_Elenco delle consegne_
**A)** Rispondi a queste domande sulla recensione del «Berretto a sonagli» messo in scena al Nest:
(i) In quale anno Eduardo De Filippo aveva già tradotto il testo in napoletano?
(ii) Chi firma l'adattamento e la traduzione dello spettacolo del Nest?
(iii) Con chi la moglie dello scrivano Ciampa lo tradisce?
**B)** Prolunga la recensione del «Berretto a sonagli» messo in scena al Nest, scrivendone il seguito a partire dall'ultima frase riportata.

Una «birritta» in comproprietà fra Don Nociu Pampina e Ciampa

Valentina Acca in un momento de «Il berretto a sonagli ('A nnomme 'e Dio)», in scena al Nest (le foto che illustrano questo articolo sono di Carmine Luino)

Valentina Acca in un momento de «Il berretto a sonagli (‘A nnomme ‘e Dio)», in scena al Nest
(le foto che illustrano questo articolo sono di Carmine Luino)

NAPOLI – Dunque, sono andato al Nest a vedere «Il berretto a sonagli (‘A nnomme ‘e Dio)». E naturalmente ci sono andato perché incuriosito dalla traduzione in napoletano di quel testo: traduzione che il Nest medesimo vanta come «novità» e come il pregio fondamentale del suo spettacolo, peraltro mettendo accuratamente fra parentesi il fatto che un’operazione del genere era già stata compiuta da un certo Eduardo De Filippo, nell’anno di grazia 1936 e dietro suggerimento dello stesso Pirandello.
Però, s’intende, non è questione di primogeniture. I teatranti del Nest e primo fra tutti Giuseppe Miale Di Mauro (che figura in locandina come autore della «revisione linguistica» e regista, mentre firma l’adattamento e la traduzione Francesco Niccolini) avrebbero dovuto porsi due domande, fra loro complementari: perché Pirandello suggerì proprio a Eduardo di ridurre in napoletano «Il berretto a sonagli» e perché, poi, Eduardo fece di quella riduzione uno dei cavalli di battaglia che ripropose, ad intervalli più o meno regolari, lungo l’intera sua carriera?
Ricordo, in proposito, che Eduardo – l’ultima volta che venne a Napoli, e al San Ferdinando, nel triplo ruolo di autore, regista e interprete – diede uno spettacolo in cui, accanto al suo «Sik-Sik, l’artefice magico», offrì per l’appunto «Il berretto a sonagli». E la sera della «prima», il 13 aprile 1979, al termine della rappresentazione volle sottolineare, dalla ribalta, il peso che, nell’ambito del decisivo legame col drammaturgo siciliano, attribuiva al proprio atto unico: «Lo ritengo», disse, «all’altezza del maestro Pirandello».
In breve, la risposta alle due domande di cui sopra è molto semplice: Pirandello e Eduardo appartenevano entrambi al teatro borghese. E nel quadro dell’ideologia che presiede al teatro borghese occorre collocare l’impianto drammaturgico e il plot de «Il berretto a sonagli».
Infatti, il tema-cardine di quei due atti è – come, non a caso, anche in «Sik-Sik, l’artefice magico» – l’ossessione della «dignità», ossia del mantenimento ad ogni costo del decoro esteriore. Lo scrivano Ciampa accetta che la moglie lo tradisca col suo principale, il cavalier Fiorìca, a patto che lo scandalo rimanga chiuso fra le pareti di casa.

Dati raccolti:
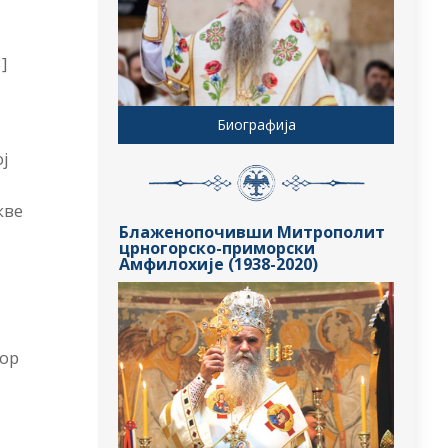
]
Биографија
ој
кве
Блаженопочивши Митрополит
црногорско-приморски
Амфилохије (1938-2020)
тор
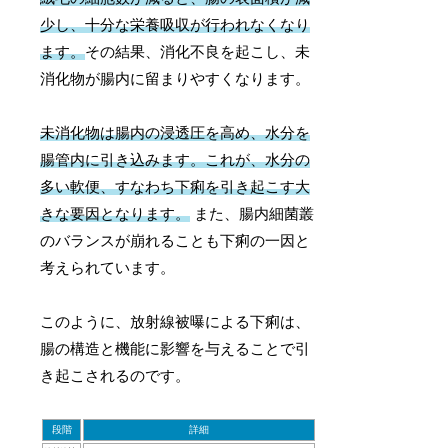
少し、十分な栄養吸収が行われなくなり
ます。
その結果、消化不良を起こし、未
消化物が腸内に留まりやすくなります。
未消化物は腸内の浸透圧を高め、水分を
腸管内に引き込みます。これが、水分の
多い軟便、すなわち下痢を引き起こす大
きな要因となります。
また、腸内細菌叢
のバランスが崩れることも下痢の一因と
考えられています。
このように、放射線被曝による下痢は、
腸の構造と機能に影響を与えることで引
き起こされるのです。
段階
詳細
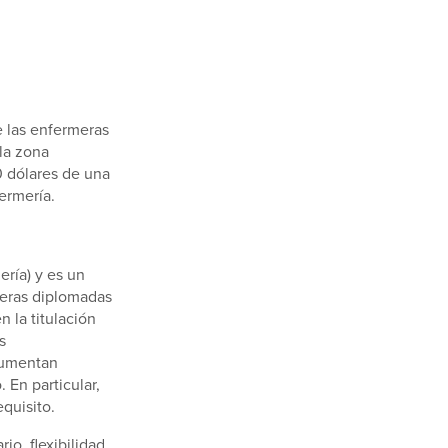
e las enfermeras
 la zona
0 dólares de una
ermería.
ería) y es un
meras diplomadas
 la titulación
s
aumentan
 En particular,
quisito.
io, flexibilidad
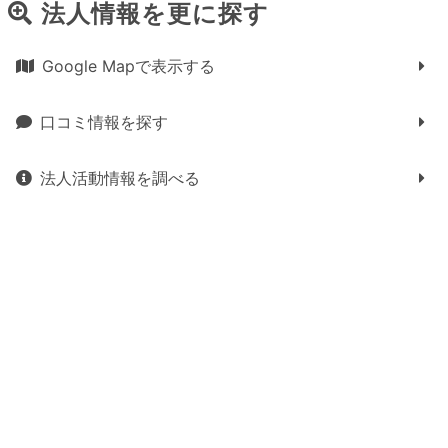
法人情報を更に探す
Google Mapで表示する
口コミ情報を探す
法人活動情報を調べる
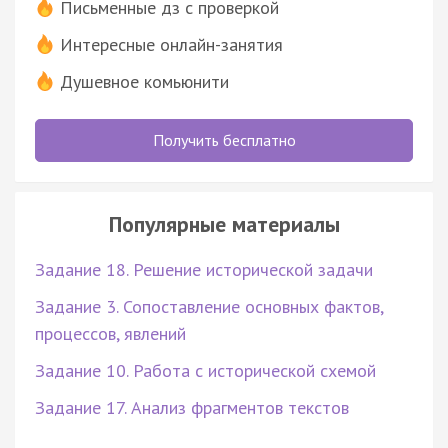
Письменные дз с проверкой
Интересные онлайн-занятия
Душевное комьюнити
Получить бесплатно
Популярные материалы
Задание 18. Решение исторической задачи
Задание 3. Сопоставление основных фактов,
процессов, явлений
Задание 10. Работа с исторической схемой
Задание 17. Анализ фрагментов текстов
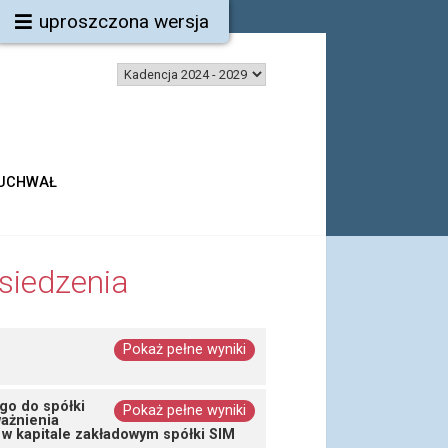
uproszczona wersja
 UCHWAŁ
siedzenia
Pokaż pełne wyniki
go do spółki
Pokaż pełne wyniki
ważnienia
w kapitale zakładowym spółki SIM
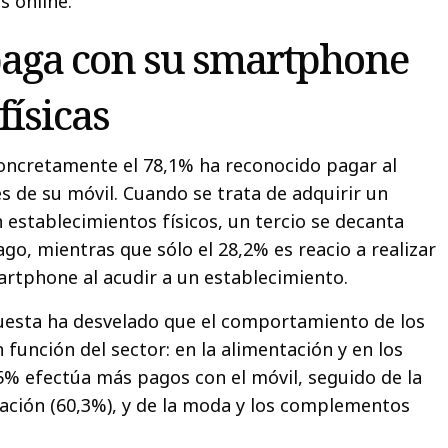
 online.
paga con su smartphone
físicas
oncretamente el 78,1% ha reconocido pagar al
s de su móvil. Cuando se trata de adquirir un
 establecimientos físicos, un tercio se decanta
go, mientras que sólo el 28,2% es reacio a realizar
rtphone al acudir a un establecimiento.
cuesta ha desvelado que el comportamiento de los
función del sector: en la alimentación y en los
% efectúa más pagos con el móvil, seguido de la
uración (60,3%), y de la moda y los complementos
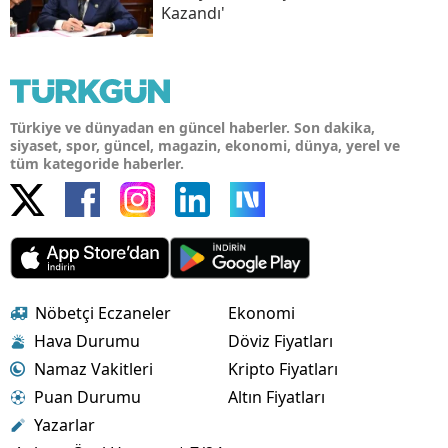
Kazandı'
Türkiye ve dünyadan en güncel haberler. Son dakika,
siyaset, spor, güncel, magazin, ekonomi, dünya, yerel ve
tüm kategoride haberler.
Nöbetçi Eczaneler
Ekonomi
Hava Durumu
Döviz Fiyatları
Namaz Vakitleri
Kripto Fiyatları
Puan Durumu
Altın Fiyatları
Yazarlar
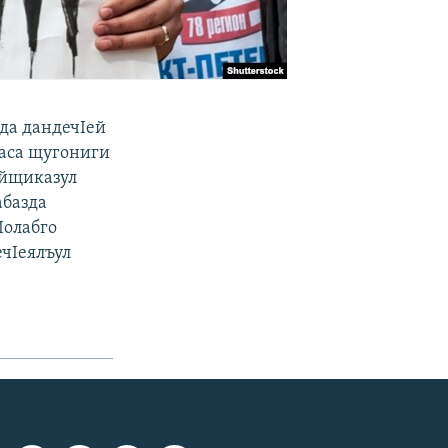
лда дандечIей
даса щугониги
ойщиказул
абазда
Iолабго
ечIеялъул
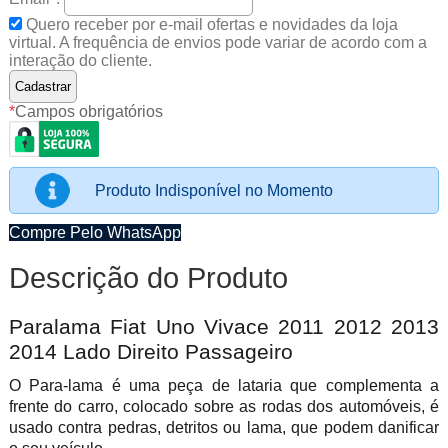
Quero receber por e-mail ofertas e novidades da loja
virtual. A frequência de envios pode variar de acordo com a
interação do cliente.
*
Campos obrigatórios
Produto Indisponível no Momento
Compre Pelo WhatsApp
Descrição do Produto
Paralama Fiat Uno Vivace 2011 2012 2013
2014 Lado Direito Passageiro
O Para-lama é uma peça de lataria que complementa a
frente do carro, colocado sobre as rodas dos automóveis, é
usado contra pedras, detritos ou lama, que podem danificar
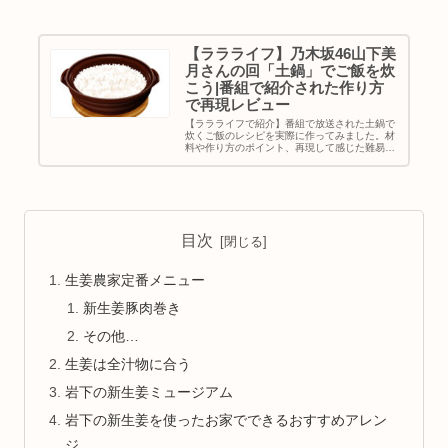
【ララライフ】乃木坂46山下美
月さんの回「土鍋」でご飯を炊
こう|番組で紹介された作り方
で再現レビュー
【ララライフで紹介】番組で放送された土鍋で
炊くご飯のレシピを実際に作ってみました。材
料や作り方のポイント、再現して感じた難易度
や味の感想を正直レビューしています。
目次
生姜農家定番メニュー
新生姜豚肉巻き
その他…
生姜は全汁物に合う
岩下の新生姜ミュージアム
岩下の新生姜を使ったお家でできるおすすめアレン
ジ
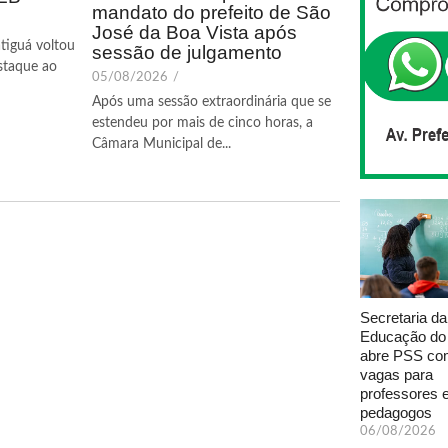
mandato do prefeito de São
José da Boa Vista após
tiguá voltou
sessão de julgamento
staque ao
05/08/2026
/
Após uma sessão extraordinária que se
estendeu por mais de cinco horas, a
Câmara Municipal de...
Secretaria da
Educação do
abre PSS com
vagas para
professores 
pedagogos
06/08/2026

_Elenco delle risposte_
**A)**
(i) Nel 1936.
(ii) Francesco Niccolini.
(iii) Con il cavalier Fiorìca, principale di Ciampa.

**B)**
Di tanto, del resto, fa fede il personaggio di Beatrice, che costituisce un’esatta «proiezione» dell’atteggiamento ambiguo di Pirandello: il quale – lo sappiamo (o dovremmo saperlo) – intentò, sì, un processo alla borghesia, ma non lo condusse mai fino alla condanna. E quindi – giusta la didascalia iniziale, che la descrive «pallida, isterica, tutta furie e abbattimenti subitanei» – Beatrice, la consorte del cavaliere, mette in atto una rivolta ch’è soltanto velleitaria, denunciando gli adulteri ma ben presto acconciandosi alla soluzione di passare per «pazza» inventata dal suo entourage e subito «formalizzata» da Ciampa: ciò che, d’altronde, risulta annunciato già all’inizio del secondo atto, attraverso la scena in cui Beatrice (e cito sempre la didascalia di Pirandello) «scoppia in singhiozzi» e, contemporaneamente, si getta «tra le braccia della madre». È il chiaro, e dichiaratissimo, preludio al «rientro nei ranghi».
Ma, nello spettacolo del Nest (è in scena fino a domenica), tutto questo viene completamente cancellato: a partire dalle convinzioni manifestate dal regista, il quale ritiene che, puramente e semplicemente, Beatrice sia «una rivoluzionaria femminista ante litteram» e che, rispetto all’originaria stesura in dialetto girgentino intitolata «’A birritta cu’ i ciancianeddi», la trascrizione in italiano abbia «edulcorato» il testo.
Sono, sulla base dei dati di fatto che ho cercato d’illuminare, sciocchezze da Guinness dei primati, e assolutamente irredimibili. Pirandello scrisse «’A birritta cu’ i ciancianeddi» per fare un favore ad Angelo Musco, fornendogli uno strumento testuale più adatto alle sue caratteristiche espressive. E in seguito ne scrisse la versione in italiano, appunto «Il berretto a sonagli», perché sentiva il bisogno di formalizzare quel testo sotto il profilo dell’ideologia borghese di cui sopra, portandolo, perciò, al cospetto di un pubblico d’estrazione non solo siciliana.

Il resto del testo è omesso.